Building a Real-Time Data Pipeline

What "Real-Time" Actually Means

Real-time isn't a single thing. It's a spectrum of latency requirements:

Hard real-time: sub-millisecond. Trading systems, robotic control. Different architecture entirely.
Near real-time: seconds. Live dashboards, fraud detection, content moderation. This is what most "real-time data pipelines" mean.
Streaming batch: minutes. Less time-critical analytics that should be fresher than nightly batch.

This article focuses on near-real-time: events arrive at the pipeline, get processed, and become queryable within a few seconds.

The Four-Layer Architecture

Real-Time Pipeline Layers

1. Sources

App events / Database CDC / IoT

ingest

2. Buffer

Kafka / Kinesis / Pub/Sub

processed by

3. Stream Compute

Flink / Spark Streaming / Kafka Streams

written to

4. Sinks

Real-time Store

Analytics DB

Apps / Dashboards

Layer 1: Sources

Where events come from. Three main types:

Application events: your services emit them directly. "User signed up." "Order placed."
Database changes: CDC reads transaction logs and produces events. See the CDC article.
External feeds: partner APIs, IoT devices, webhooks.

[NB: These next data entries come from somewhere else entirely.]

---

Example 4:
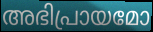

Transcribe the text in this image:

അഭിപ്രായമോ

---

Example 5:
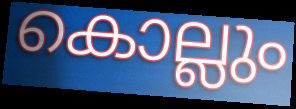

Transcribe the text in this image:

കൊല്ലും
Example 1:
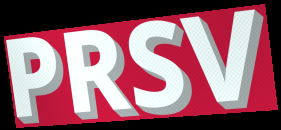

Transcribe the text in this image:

PRSV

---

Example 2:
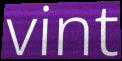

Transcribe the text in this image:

vint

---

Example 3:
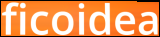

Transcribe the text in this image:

ficoidea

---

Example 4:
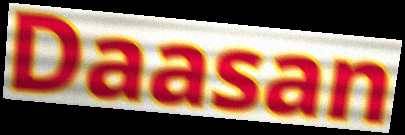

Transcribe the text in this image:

Daasan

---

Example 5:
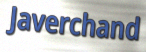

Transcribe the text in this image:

Javerchand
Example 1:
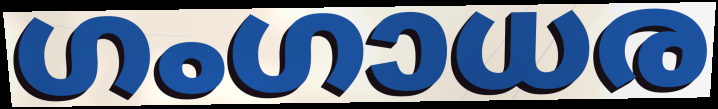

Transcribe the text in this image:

ഗംഗാധര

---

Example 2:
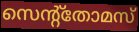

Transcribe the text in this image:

സെന്റ്തോമസ്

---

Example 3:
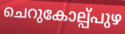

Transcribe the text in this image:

ചെറുകോല്പ്പുഴ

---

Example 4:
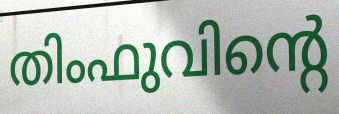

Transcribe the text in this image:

തിംഫുവിന്റെ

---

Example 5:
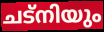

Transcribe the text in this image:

ചട്നിയും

The pattern: each source produces events as soon as they happen, fire-and-forget into the buffer. Source services don't worry about who's downstream.

Layer 2: Buffer

The decoupling layer. Almost always Kafka or a managed equivalent (AWS Kinesis, GCP Pub/Sub, Azure Event Hubs).

Why it matters:

Producers and consumers run at different rates. The buffer absorbs spikes.
Multiple consumers read independently from the same source.
Consumers can be added or removed without producer changes.
Replay is possible. Bad processing logic? Reset the consumer offset and reprocess.

Layer 3: Stream Compute

The brains. Where the actual transformation happens. Common operations:

Filtering: drop irrelevant events.
Enrichment: add data from external sources (geo lookup, user profile).
Aggregation: count events per window. "Page views per minute."
Pattern detection: "user did X then Y within 30 seconds." Fraud, funnels.
Joins: merge two streams (clicks + impressions) or a stream with a table (events + user data).

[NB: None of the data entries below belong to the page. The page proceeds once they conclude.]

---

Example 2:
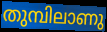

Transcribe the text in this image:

തുമ്പിലാണു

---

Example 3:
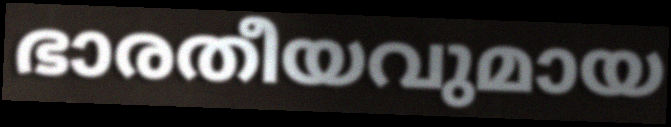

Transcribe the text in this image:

ഭാരതീയവുമായ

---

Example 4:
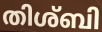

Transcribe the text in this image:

തിശ്ബി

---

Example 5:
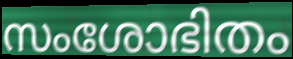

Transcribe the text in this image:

സംശോഭിതം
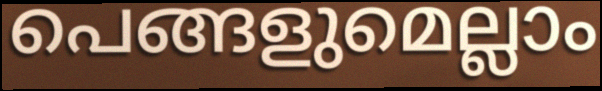
പെങ്ങളുമെല്ലാം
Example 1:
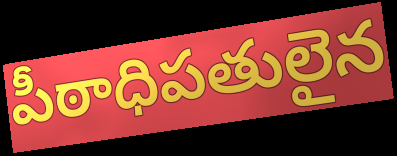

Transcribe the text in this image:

పీఠాధిపతులైన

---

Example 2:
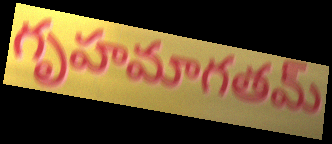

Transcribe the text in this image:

గృహమాగతమ్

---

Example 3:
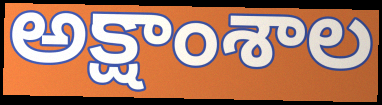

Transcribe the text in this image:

అక్షాంశాల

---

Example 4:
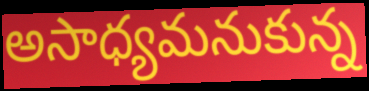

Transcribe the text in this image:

అసాధ్యమనుకున్న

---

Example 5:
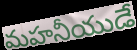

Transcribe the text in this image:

మహనీయుడే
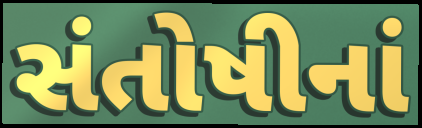
સંતોષીનાં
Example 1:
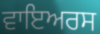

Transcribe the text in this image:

ਵਾਇਅਰਸ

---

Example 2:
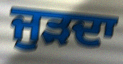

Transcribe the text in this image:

ਜੁੜਦਾ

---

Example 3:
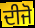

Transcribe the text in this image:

ਦੀਜੋ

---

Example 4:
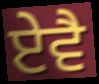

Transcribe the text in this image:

ਏਵੈ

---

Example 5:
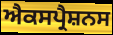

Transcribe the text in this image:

ਐਕਸਪ੍ਰੈਸ਼ਨਸ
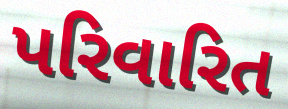
પરિવારિત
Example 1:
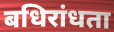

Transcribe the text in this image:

बधिरांधता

The framework choice (Flink, Spark Streaming, Kafka Streams) depends on complexity, scale, and team expertise. Flink leads for complex stateful workloads. Kafka Streams for simpler ones embedded in apps.

Layer 4: Sinks

Where the processed data lands. Multiple sinks for the same pipeline are common.

Real-time analytics store: ClickHouse, Druid, Pinot. Optimized for fast aggregation queries on freshly-arrived data.
Search index: Elasticsearch. Stream of "document updated" events keeps the index in sync.
Cache: Redis. Materialized state used by serving apps.
Database: for OLTP applications. The pipeline can write rollups or denormalized views.
Lake / Lakehouse: for long-term storage and batch reprocessing. See the Lakehouse article.
Other apps: via webhooks or API calls. The pipeline triggers downstream actions.

Windowing

Most real-time analytics involves windows: counts over the last 1 minute, top items in the last hour, etc.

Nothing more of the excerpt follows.